‘What happens in a medical emergency?’ Any Johnny-come-to-town-lately will always ask.
‘Go to a witch-doctor!’ I feel like snapping, but bite my tongue.
That was true in the 1960s. There were quacks to the left; quacks to the right; and we were a village pond of quacks. We had Dr Bahaduri who specialised in matters sexual. He even had twin billboards atop his tin-roof, one had a sleeping lion and the other - after a visit to the doctor’s no doubt - the pride of Africa roaring at the sky.
Until the local police came visiting.
‘What have I done?’ The doctor muttered.
The answer was in the warrant. A man - alive and kicking - had been certified dead.

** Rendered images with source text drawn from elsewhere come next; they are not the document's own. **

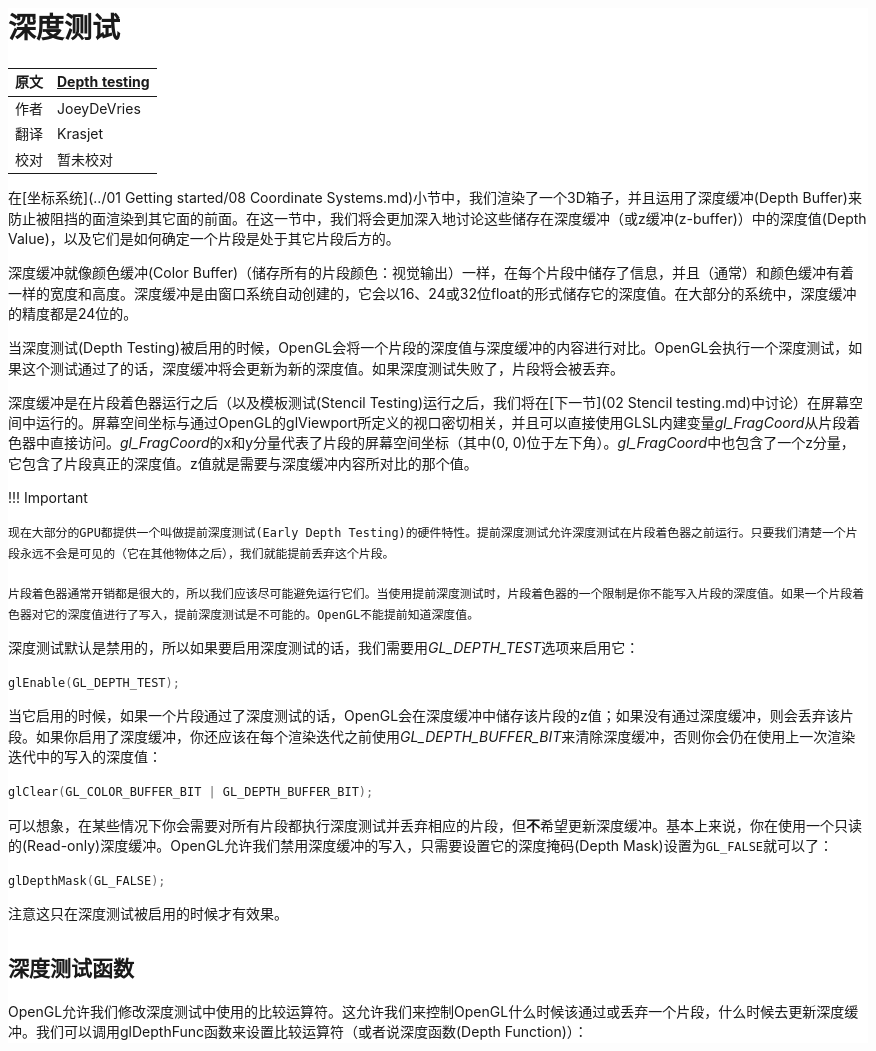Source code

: # 深度测试

原文     | [Depth testing](http://learnopengl.com/#!Advanced-OpenGL/Depth-testing)
      ---|---
作者     | JoeyDeVries
翻译     | Krasjet
校对     | 暂未校对

在[坐标系统](../01 Getting started/08 Coordinate Systems.md)小节中，我们渲染了一个3D箱子，并且运用了<def>深度缓冲</def>(Depth Buffer)来防止被阻挡的面渲染到其它面的前面。在这一节中，我们将会更加深入地讨论这些储存在深度缓冲（或z缓冲(z-buffer)）中的<def>深度值</def>(Depth Value)，以及它们是如何确定一个片段是处于其它片段后方的。

深度缓冲就像<def>颜色缓冲</def>(Color Buffer)（储存所有的片段颜色：视觉输出）一样，在每个片段中储存了信息，并且（通常）和颜色缓冲有着一样的宽度和高度。深度缓冲是由窗口系统自动创建的，它会以16、24或32位float的形式储存它的深度值。在大部分的系统中，深度缓冲的精度都是24位的。

当深度测试(Depth Testing)被启用的时候，OpenGL会将一个片段的深度值与深度缓冲的内容进行对比。OpenGL会执行一个深度测试，如果这个测试通过了的话，深度缓冲将会更新为新的深度值。如果深度测试失败了，片段将会被丢弃。

深度缓冲是在片段着色器运行之后（以及模板测试(Stencil Testing)运行之后，我们将在[下一节](02 Stencil testing.md)中讨论）在屏幕空间中运行的。屏幕空间坐标与通过OpenGL的<fun>glViewport</fun>所定义的视口密切相关，并且可以直接使用GLSL内建变量<var>gl_FragCoord</var>从片段着色器中直接访问。<var>gl_FragCoord</var>的x和y分量代表了片段的屏幕空间坐标（其中(0, 0)位于左下角）。<var>gl_FragCoord</var>中也包含了一个z分量，它包含了片段真正的深度值。z值就是需要与深度缓冲内容所对比的那个值。

!!! Important

	现在大部分的GPU都提供一个叫做提前深度测试(Early Depth Testing)的硬件特性。提前深度测试允许深度测试在片段着色器之前运行。只要我们清楚一个片段永远不会是可见的（它在其他物体之后），我们就能提前丢弃这个片段。

	片段着色器通常开销都是很大的，所以我们应该尽可能避免运行它们。当使用提前深度测试时，片段着色器的一个限制是你不能写入片段的深度值。如果一个片段着色器对它的深度值进行了写入，提前深度测试是不可能的。OpenGL不能提前知道深度值。

深度测试默认是禁用的，所以如果要启用深度测试的话，我们需要用<var>GL_DEPTH_TEST</var>选项来启用它：

```c++
glEnable(GL_DEPTH_TEST);
```

当它启用的时候，如果一个片段通过了深度测试的话，OpenGL会在深度缓冲中储存该片段的z值；如果没有通过深度缓冲，则会丢弃该片段。如果你启用了深度缓冲，你还应该在每个渲染迭代之前使用<var>GL_DEPTH_BUFFER_BIT</var>来清除深度缓冲，否则你会仍在使用上一次渲染迭代中的写入的深度值：

```c++
glClear(GL_COLOR_BUFFER_BIT | GL_DEPTH_BUFFER_BIT);
```

可以想象，在某些情况下你会需要对所有片段都执行深度测试并丢弃相应的片段，但**不**希望更新深度缓冲。基本上来说，你在使用一个<def>只读的</def>(Read-only)深度缓冲。OpenGL允许我们禁用深度缓冲的写入，只需要设置它的深度掩码(Depth Mask)设置为`GL_FALSE`就可以了：

```c++
glDepthMask(GL_FALSE);
```

注意这只在深度测试被启用的时候才有效果。

## 深度测试函数

OpenGL允许我们修改深度测试中使用的比较运算符。这允许我们来控制OpenGL什么时候该通过或丢弃一个片段，什么时候去更新深度缓冲。我们可以调用<fun>glDepthFunc</fun>函数来设置比较运算符（或者说深度函数(Depth Function)）：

Trouble was the wife had claimed the insurance and decamped. Our doctor was produced before a magistrate.
‘Arrey doctor Sa’ab! What’s happened?’ asked the old judge, recognising the doctor from the days of an errant youth.
‘I’ve certified as dead a man but he’s alive.’
‘How did you do that?’
‘Blame the night! Strangers dragged me to a room,” he recalled. ‘There lay a man. They gave me a name, I wrote down. Can a dead man tell you his name?’
‘Ah! Mistaken identity!’ the magistrate pounded his gavel. ‘Bail granted.’
For the rest of his days, our doctor refused house calls. He turned dog-breeder. That went well until the time one of the black dogs, when shampooed, revealed a golden coat.
But that’s another tale for another day.
Today, if one is unwell, one goes to the Landour Community Hospital, built by missionaries eighty years ago. It provides help that few plush hospitals can.
Take for instance, September 2, 1994 – a day laser burnt into collective memory twenty-six years ago. The hills had plunged headlong into the Uttarakhand Movement.
There were innumerable rallies, processions, sit-ins and bandhs. Noontime things came to a head and carried by the breeze, the distinct crack of gunshots shattered the calm as the Provincial Armed Constabulary opened fire.
‘Chand Sa’ab! Chand Sa’ab!’ the words tumbled out of my mouth, jostling and bumping into one another in a frantic haste to get spoken. Breathlessly, I stuttered to the hospital administrator: ‘Police firing. Seven dead! Two dozen injured!’
‘Oh! What can l do with three doctors?’ Pale as a sheet, he stammered.
‘Use your telephone!’ I waffled.
Fortunately, the landlines worked. Six doctors - mostly parents visiting children studying in the hillside schools - were tracked down, even as the stretchers ferried 18 with grievous bullet wounds poured through the door to receive medical aid.
Not a single life was lost. That’s where we go when we need more than an apple a day.